--- Begin SOURCE DATA ---
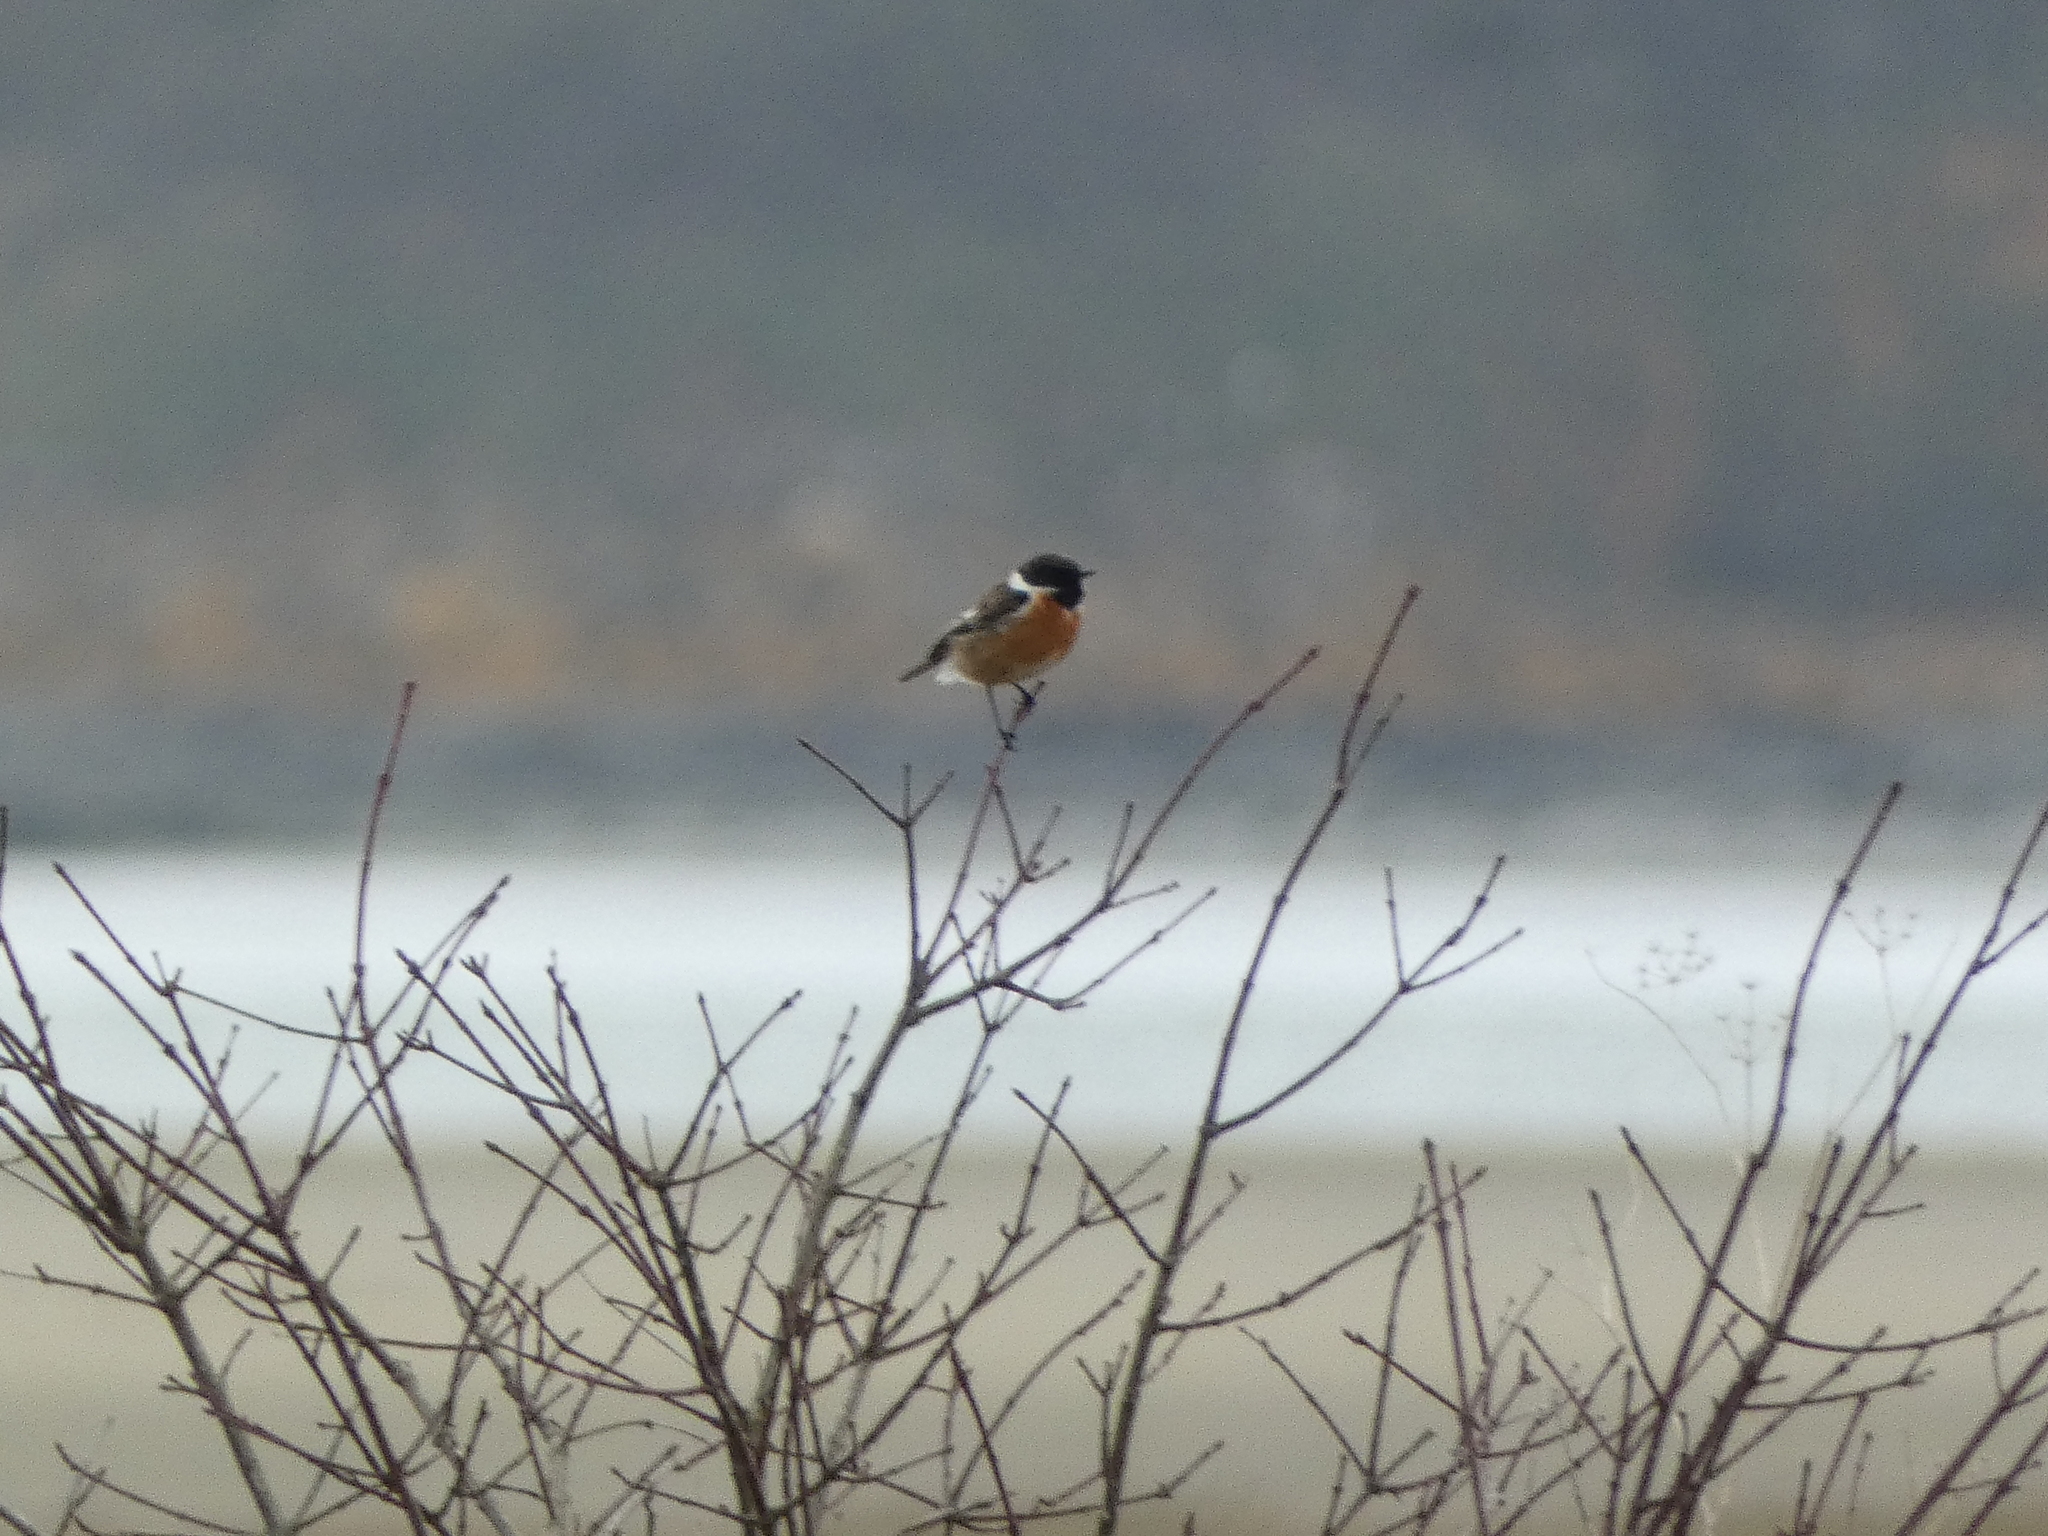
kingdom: Animalia
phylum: Chordata
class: Aves
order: Passeriformes
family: Muscicapidae
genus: Saxicola
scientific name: Saxicola rubicola
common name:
--- End SOURCE DATA ---
# DESCRIPTION OF THE TASK
Write out every line of the rows above word for word, leaving out the pictures.

# SOLUTION
kingdom: Animalia
phylum: Chordata
class: Aves
order: Passeriformes
family: Muscicapidae
genus: Saxicola
scientific name: Saxicola rubicola
common name:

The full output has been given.